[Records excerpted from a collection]
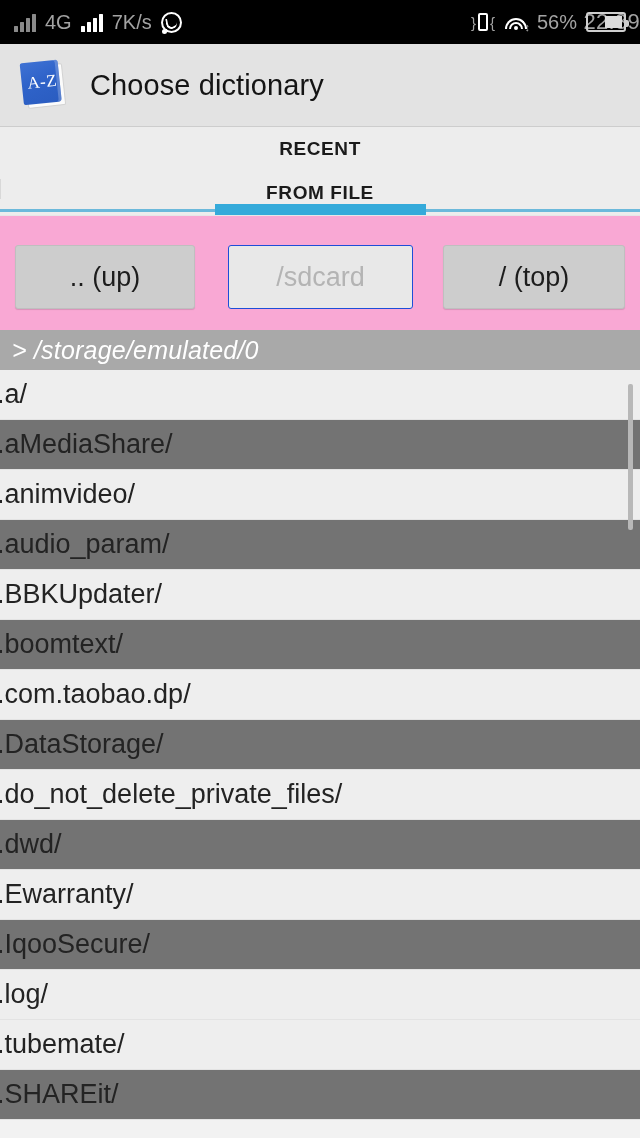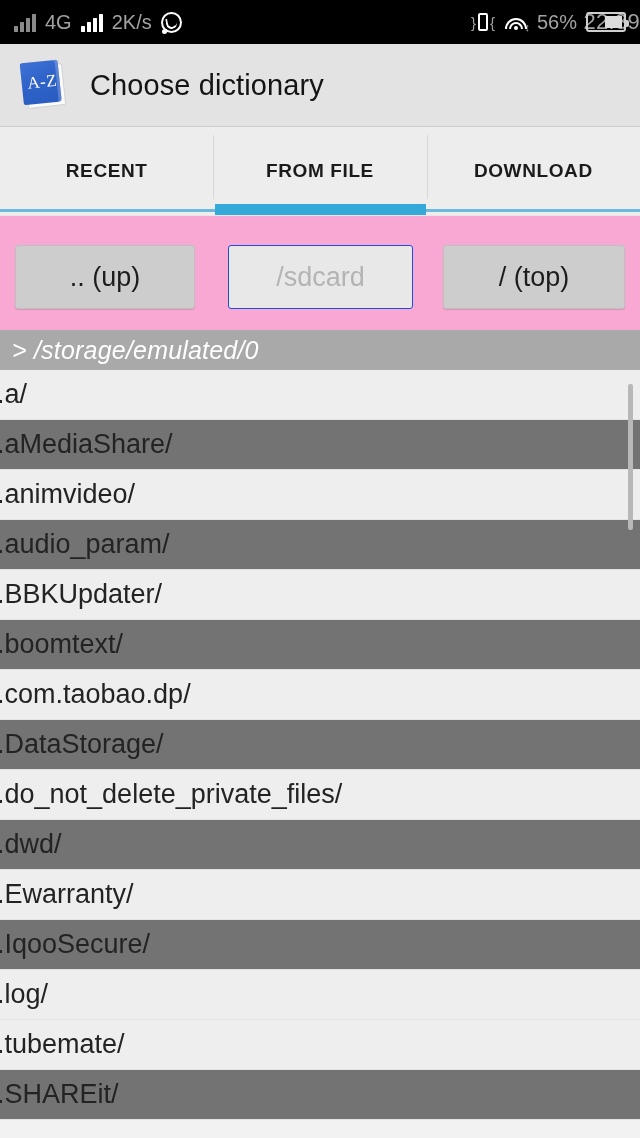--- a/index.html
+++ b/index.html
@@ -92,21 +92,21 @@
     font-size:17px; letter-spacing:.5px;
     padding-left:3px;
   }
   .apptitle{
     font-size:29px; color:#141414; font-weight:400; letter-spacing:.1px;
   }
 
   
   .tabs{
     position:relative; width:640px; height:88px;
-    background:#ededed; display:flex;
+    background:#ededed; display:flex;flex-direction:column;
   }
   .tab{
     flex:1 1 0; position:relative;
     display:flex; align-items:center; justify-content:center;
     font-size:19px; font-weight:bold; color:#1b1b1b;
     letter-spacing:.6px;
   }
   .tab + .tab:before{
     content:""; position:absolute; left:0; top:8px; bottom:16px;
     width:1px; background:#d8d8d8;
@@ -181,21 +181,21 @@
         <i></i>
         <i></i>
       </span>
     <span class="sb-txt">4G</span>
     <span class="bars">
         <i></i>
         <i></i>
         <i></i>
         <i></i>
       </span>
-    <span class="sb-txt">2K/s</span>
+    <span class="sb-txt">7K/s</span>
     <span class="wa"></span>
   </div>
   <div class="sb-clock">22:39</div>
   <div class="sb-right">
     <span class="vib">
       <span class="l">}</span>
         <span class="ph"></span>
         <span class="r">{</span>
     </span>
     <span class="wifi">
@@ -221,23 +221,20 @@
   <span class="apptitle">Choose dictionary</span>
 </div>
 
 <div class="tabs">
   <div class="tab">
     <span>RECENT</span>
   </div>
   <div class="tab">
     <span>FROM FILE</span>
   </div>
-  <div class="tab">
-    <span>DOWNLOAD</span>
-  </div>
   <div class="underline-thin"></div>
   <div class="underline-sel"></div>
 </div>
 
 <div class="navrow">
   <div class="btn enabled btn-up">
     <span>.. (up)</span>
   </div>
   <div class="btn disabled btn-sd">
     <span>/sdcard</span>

---

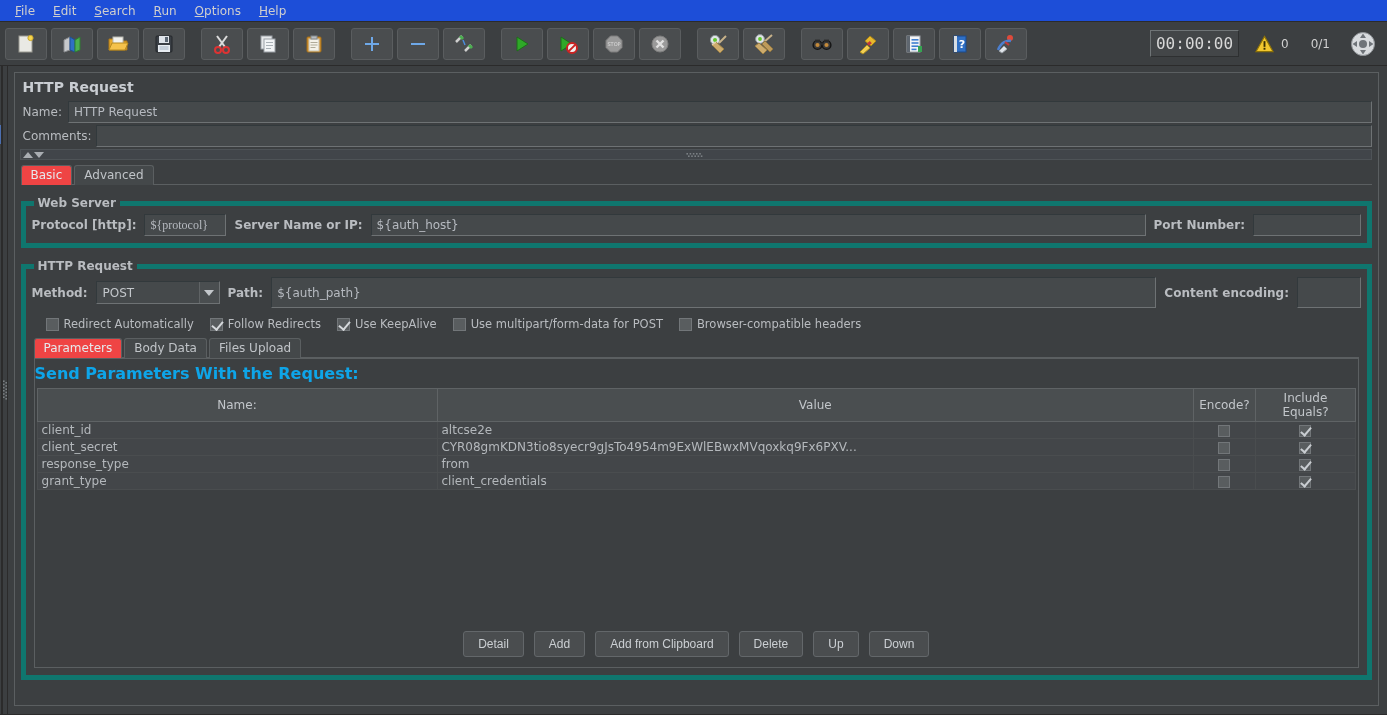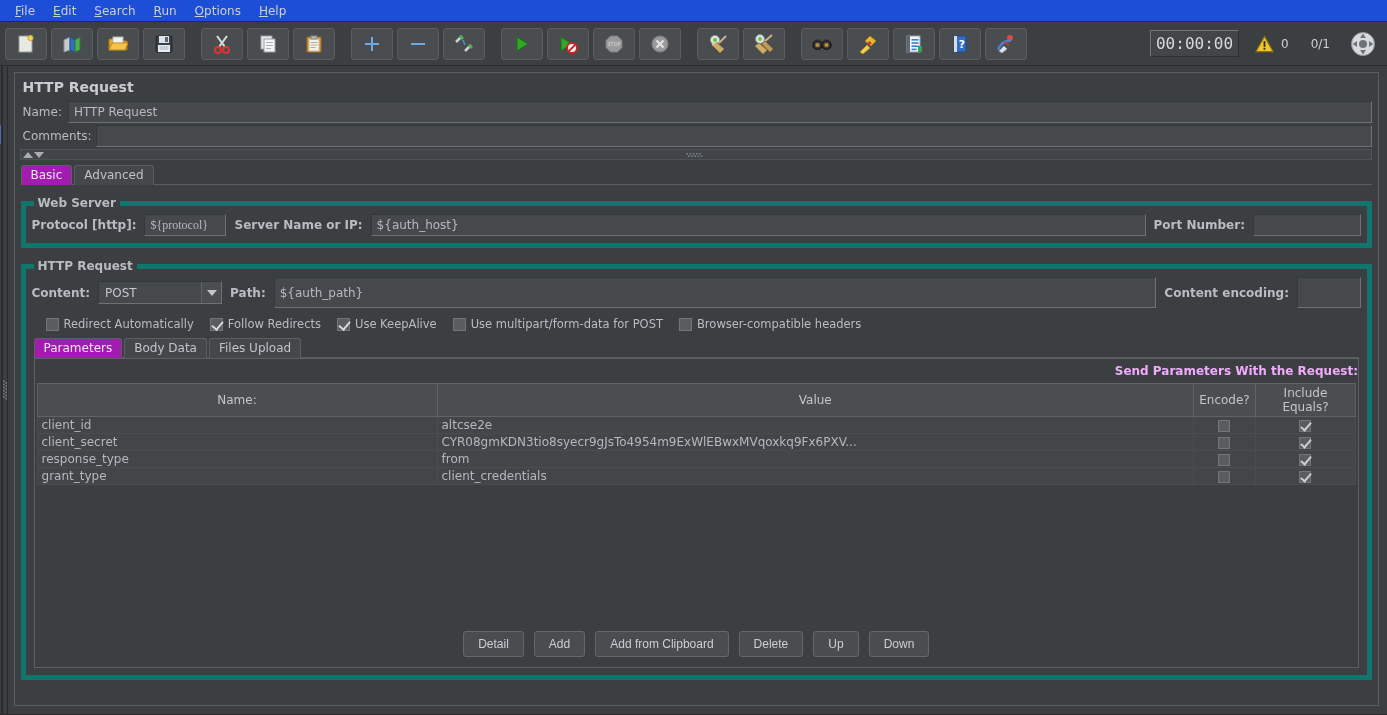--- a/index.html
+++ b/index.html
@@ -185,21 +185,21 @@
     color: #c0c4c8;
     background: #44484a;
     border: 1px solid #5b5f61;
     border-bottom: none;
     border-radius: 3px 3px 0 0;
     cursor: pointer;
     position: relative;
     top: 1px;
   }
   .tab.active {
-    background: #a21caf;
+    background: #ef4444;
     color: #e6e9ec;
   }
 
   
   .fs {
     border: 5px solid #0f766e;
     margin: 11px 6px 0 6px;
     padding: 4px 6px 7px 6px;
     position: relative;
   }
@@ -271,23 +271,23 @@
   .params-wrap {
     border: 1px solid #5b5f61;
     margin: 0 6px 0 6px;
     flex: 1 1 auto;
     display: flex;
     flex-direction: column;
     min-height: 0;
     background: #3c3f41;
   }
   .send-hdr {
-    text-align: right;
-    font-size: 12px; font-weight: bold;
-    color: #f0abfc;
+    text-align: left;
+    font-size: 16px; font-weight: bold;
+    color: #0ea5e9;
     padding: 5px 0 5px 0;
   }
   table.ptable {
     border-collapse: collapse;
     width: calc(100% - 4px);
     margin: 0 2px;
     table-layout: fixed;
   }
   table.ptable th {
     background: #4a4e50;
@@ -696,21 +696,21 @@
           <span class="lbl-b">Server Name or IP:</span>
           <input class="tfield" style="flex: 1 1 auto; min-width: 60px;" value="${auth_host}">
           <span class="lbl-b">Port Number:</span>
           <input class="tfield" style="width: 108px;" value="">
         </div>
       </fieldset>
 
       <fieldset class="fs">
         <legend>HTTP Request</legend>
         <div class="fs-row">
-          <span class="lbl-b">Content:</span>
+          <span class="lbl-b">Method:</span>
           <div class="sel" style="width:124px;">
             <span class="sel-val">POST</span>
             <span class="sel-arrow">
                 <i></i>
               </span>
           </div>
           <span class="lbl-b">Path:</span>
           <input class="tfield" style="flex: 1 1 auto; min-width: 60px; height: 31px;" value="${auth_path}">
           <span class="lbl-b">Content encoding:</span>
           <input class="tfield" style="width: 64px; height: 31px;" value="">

* Work item
Gather each line of the records holding the string "padding".

* Expected answer
     padding-left:3px;
     padding: 4px 6px 7px 6px;
     padding: 5px 0 5px 0;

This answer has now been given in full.